=== Begin Enclosure ===

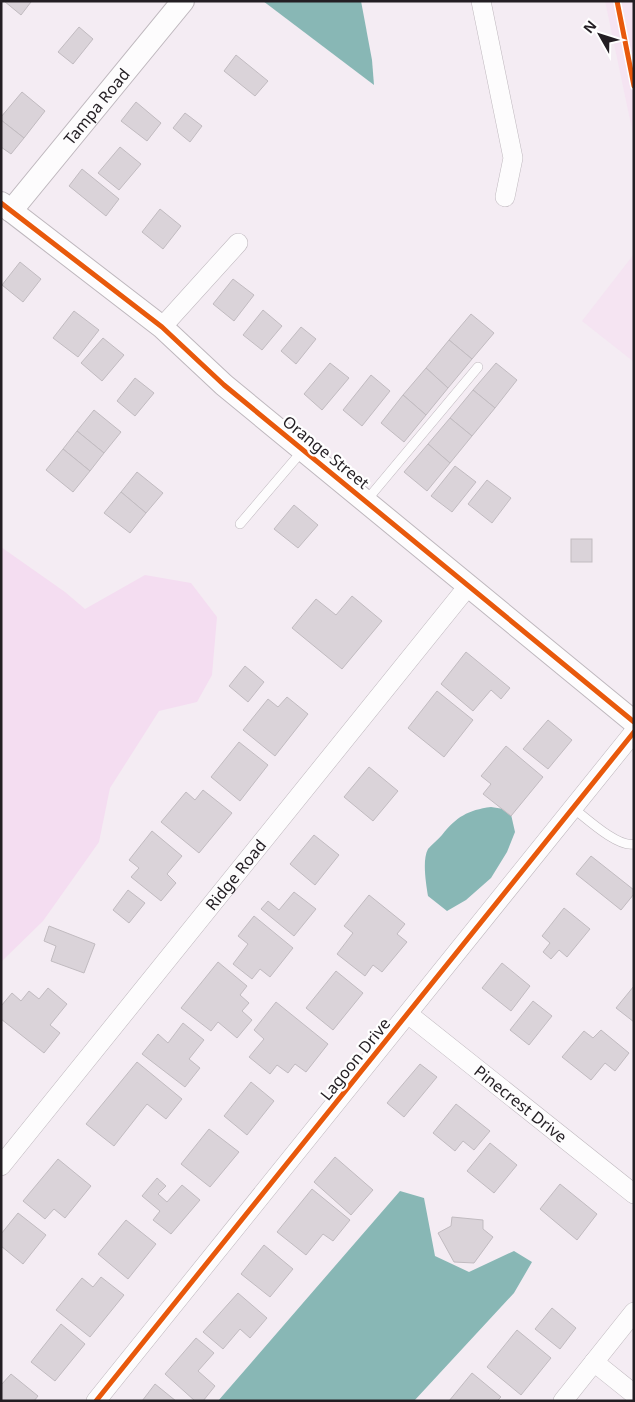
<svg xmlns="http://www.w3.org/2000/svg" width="635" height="1402" font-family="'Noto Sans',sans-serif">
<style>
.built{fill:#f5e4f2}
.green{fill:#f4ddf1}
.water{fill:#88b7b5}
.building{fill:#dad3d9;stroke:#c1bbc0}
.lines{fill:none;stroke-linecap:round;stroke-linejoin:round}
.service-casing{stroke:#beb7bd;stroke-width:10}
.minor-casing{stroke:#beb7bd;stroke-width:20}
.tertiary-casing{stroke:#beb7bd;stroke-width:24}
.service{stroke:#fdfcfd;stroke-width:9}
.minor{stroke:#fdfcfd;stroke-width:19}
.tertiary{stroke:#fdfcfd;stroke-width:22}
.cycleway-casing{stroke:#fff;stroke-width:8}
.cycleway{stroke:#e8590c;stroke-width:5}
.labels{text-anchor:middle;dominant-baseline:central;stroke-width:4.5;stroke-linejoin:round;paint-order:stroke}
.street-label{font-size:16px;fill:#231e23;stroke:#fff}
</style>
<rect width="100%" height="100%" fill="#f4ecf3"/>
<g class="built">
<path d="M605,1h29v138z"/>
<path d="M634,254v108l-52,-41z"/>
</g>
<path class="green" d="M1,547l64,45 20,17 60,-34 46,8 26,34 -5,58 -15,27 -38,9 -49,77 -11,54 -56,79 -42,41z"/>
<g class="water">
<path d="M263,1h98l11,59 2,25z"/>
<path d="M491,807l19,3 5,22 -8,20 -16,26 -25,22 -19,11 -19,-15c-2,-13 -6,-36 0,-47 4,-5 10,-9 14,-14 14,-18 26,-25 49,-28z"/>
<path d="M400,1191l24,7 11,58 34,16 45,-21 18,11 -18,31 -100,108h-196z"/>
</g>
<g class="building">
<path d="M4,1h26l1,1 -10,13z"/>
<path d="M79,27l14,12 -20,25 -15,-12z"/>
<path d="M236,55l32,26 -13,15 -31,-25z"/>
<path d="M22,92l23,19 -21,27 -23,-18v-3z"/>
<path d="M136,102l25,21 -14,18 -26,-20z"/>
<path d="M185,113l17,13 -12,16 -17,-14z"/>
<path d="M1,120l23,18 -13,16 -10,-7z"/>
<path d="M120,147l21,17 -22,26 -21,-17z"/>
<path d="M82,169l37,30 -13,17 -37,-30z"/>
<path d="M160,209l21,17 -18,23 -21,-17z"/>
<path d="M20,262l21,17 -18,23 -21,-17z"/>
<path d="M233,279l21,16 -20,26 -21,-17z"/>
<path d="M263,310l19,16 -20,24 -19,-15z"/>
<path d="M74,311l25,19 -21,27 -25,-19z"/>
<path d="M471,314l23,19 -22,26 -23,-19z"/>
<path d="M301,327l15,12 -20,25 -15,-13z"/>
<path d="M103,338l21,17 -22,26 -21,-18z"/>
<path d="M449,340l23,19 -24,29 -22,-20z"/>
<path d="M330,363l19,15 -27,32 -18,-16z"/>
<path d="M496,363l21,17 -22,28 -22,-18z"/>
<path d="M426,368l22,20 -22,27 -23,-20z"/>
<path d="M371,375l19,16 -28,35 -19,-16z"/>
<path d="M135,378l19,15 -19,23 -18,-15z"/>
<path d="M473,390l22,18 -23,28 -22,-18z"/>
<path d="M403,395l23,20 -22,27 -23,-19z"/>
<path d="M94,410l27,22 -17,21 -27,-22z"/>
<path d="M450,418l22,18 -22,27 -22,-19z"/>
<path d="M77,431l27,22 -14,18 -27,-22z"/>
<path d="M428,444l22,19 -23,28 -23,-19z"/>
<path d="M63,449l27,22 -17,21 -27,-22z"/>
<path d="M455,466l21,16 -24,30 -21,-16z"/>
<path d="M137,472l26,21 -17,20 -25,-21z"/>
<path d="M487,480l24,18 -19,25 -24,-19z"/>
<path d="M121,492l25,21 -16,20 -26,-20z"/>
<path d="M294,505l24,20 -20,23 -24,-19z"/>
<rect x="571" y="539" width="21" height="23"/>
<path d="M352,596l30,25 -40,48 -50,-41 24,-29 20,16z"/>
<path d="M466,652l44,36 -9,11 -10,-9 -18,21 -32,-27z"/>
<path d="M245,666l19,16 -16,20 -19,-16z"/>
<path d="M437,691l36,29 -29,37 -36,-29z"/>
<path d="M287,697l21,17 -33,42 -32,-26 25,-31 10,8z"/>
<path d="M548,720l24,20 -24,29 -25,-20z"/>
<path d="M239,742l29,23 -28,36 -29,-24z"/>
<path d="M506,746l37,31 -32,39 -28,-22 8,-10 -10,-8z"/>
<path d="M369,767l29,24 -25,30 -29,-24z"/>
<path d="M203,790l29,23 -33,40 -38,-31 25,-30 9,8z"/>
<path d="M152,831l30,25 -15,18 9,9 -15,18 -30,-24 8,-9 -10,-8z"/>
<path d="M314,835l25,20 -24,30 -25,-21z"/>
<path d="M591,856l43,34v4l-13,16 -45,-36z"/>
<path d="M128,890l17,13 -16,20 -16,-13z"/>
<path d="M294,892l22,17 -22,27 -33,-27 7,-8 11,9z"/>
<path d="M369,895l36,29 -8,10 10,8 -25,30 -9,-7 -8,11 -28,-22 16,-21 -9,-7z"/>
<path d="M564,908l26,21 -23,28 -8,-7 -8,9 -8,-7 7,-9 -8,-7z"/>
<path d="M254,916l39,32 -23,29 -10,-8 -8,10 -19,-15 15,-20 -10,-8z"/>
<path d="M49,926l46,18 -11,29 -33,-12 5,-15 -12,-5z"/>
<path d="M218,962l29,24 -7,9 9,8 -7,8 10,9 -15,18 -19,-16 -7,9 -30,-23z"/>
<path d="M502,963l28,23 -19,25 -29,-23z"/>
<path d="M336,971l27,22 -30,37 -27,-22z"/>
<path d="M634,986v36l-18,-14z"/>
<path d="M48,988l19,16 -17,21 10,8 -16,20 -43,-34v-13l11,-13 9,8 8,-10 10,8z"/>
<path d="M533,1001l19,15 -23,29 -19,-15z"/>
<path d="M276,1002l52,42 -22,28 -11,-8 -7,9 -11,-8 -7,9 -21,-17 15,-18 -10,-9z"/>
<path d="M183,1023l21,17 -15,19 11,9 -15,19 -43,-33 16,-20 10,9z"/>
<path d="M601,1030l28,23 -14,18 -10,-8 -14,17 -29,-23 22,-26 9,7z"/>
<path d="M137,1062l45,37 -16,20 -19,-15 -33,42 -28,-22z"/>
<path d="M420,1064l17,13 -33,40 -17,-14z"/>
<path d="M251,1082l23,19 -27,34 -23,-19z"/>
<path d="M456,1104l34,27 -16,19 -11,-9 -8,10 -22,-18z"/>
<path d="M209,1129l30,23 -29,35 -29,-23z"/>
<path d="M490,1143l27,22 -23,28 -27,-22z"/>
<path d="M335,1157l38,33 -22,25 -37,-33z"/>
<path d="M58,1159l33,27 -26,32 -11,-9 -9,10 -22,-18z"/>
<path d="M157,1178l9,8 -8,8 9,8 15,-17 18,15 -29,34 -18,-14 7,-9 -18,-15z"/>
<path d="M560,1184l37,30 -20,26 -37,-31z"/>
<path d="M312,1189l38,31 -17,21 -10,-7 -17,21 -29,-23z"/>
<path d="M18,1213l28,22 -23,29 -22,-18v-12z"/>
<path d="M452,1217l31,3v9l10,8 -19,26 -20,-1 -16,-29 13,-7z"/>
<path d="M126,1220l30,24 -28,35 -30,-25z"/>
<path d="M264,1245l29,24 -23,28 -29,-23z"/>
<path d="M101,1277l23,18 -34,42 -34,-27 26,-32 11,9z"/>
<path d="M238,1293l29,25 -17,20 -10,-9 -17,20 -20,-17z"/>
<path d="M552,1308l24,20 -16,21 -25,-20z"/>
<path d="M61,1324l24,20 -30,37 -24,-19z"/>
<path d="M517,1330l34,28 -30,37 -34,-28z"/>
<path d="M196,1338l18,15 -16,18 17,15 -12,15h-8l-30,-27z"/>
<path d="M472,1373l29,24 -4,4h-48z"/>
<path d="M11,1374l27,22 -4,5h-33v-16z"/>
<path d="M155,1384l21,17h-34z"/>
</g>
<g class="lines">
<defs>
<g id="service">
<path d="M366,501l112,-134"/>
<path d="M240,524l63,-74"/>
<path d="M573,808c13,10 45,40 61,36"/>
</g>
<g id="minor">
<path d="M481,1l32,157 -8,39"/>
<path d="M162,327l76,-84"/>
<path id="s1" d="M408,1014l226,180"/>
<path id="s2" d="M1,1166l468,-581"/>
<path d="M594,1362l40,32"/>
<path d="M96,1401l538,-669"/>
<path d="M563,1401l71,-89"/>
</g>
<g id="tertiary">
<path d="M1,203l161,124 62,58 410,337"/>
<path id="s3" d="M11,211l172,-210"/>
</g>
</defs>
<use href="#service" class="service-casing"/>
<use href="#minor" class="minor-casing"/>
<use href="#tertiary" class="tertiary-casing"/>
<use href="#service" class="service"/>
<use href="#minor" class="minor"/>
<use href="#tertiary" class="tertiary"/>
<defs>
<g id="cycleway">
<path d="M617,1l17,85"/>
<path d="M1,203l161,124 62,58 410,337"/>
<path d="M96,1401l538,-669"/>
</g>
</defs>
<use href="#cycleway" class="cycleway-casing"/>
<use href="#cycleway" class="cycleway"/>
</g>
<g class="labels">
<g class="street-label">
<text stroke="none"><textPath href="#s3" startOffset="135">Tampa Road</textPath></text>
<text transform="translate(326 452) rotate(39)">Orange Street</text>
<text stroke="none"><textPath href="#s2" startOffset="374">Ridge Road</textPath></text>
<text transform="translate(355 1059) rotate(-51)">Lagoon Drive</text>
<text stroke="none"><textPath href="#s1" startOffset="144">Pinecrest Drive</textPath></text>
</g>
</g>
<rect width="635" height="1402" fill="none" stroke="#231e23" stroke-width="5"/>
<g transform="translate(600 35) rotate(309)" stroke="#ffffff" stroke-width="4" paint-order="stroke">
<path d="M0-4L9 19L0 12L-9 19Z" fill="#231e23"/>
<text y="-8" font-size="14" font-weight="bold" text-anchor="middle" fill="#231e23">N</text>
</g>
</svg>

=== End Enclosure ===

Task prompt: Consider the entries above and return each line with the string "service".

Response to the task:
.service-casing{stroke:#beb7bd;stroke-width:10}
.service{stroke:#fdfcfd;stroke-width:9}
<g id="service">
<use href="#service" class="service-casing"/>
<use href="#service" class="service"/>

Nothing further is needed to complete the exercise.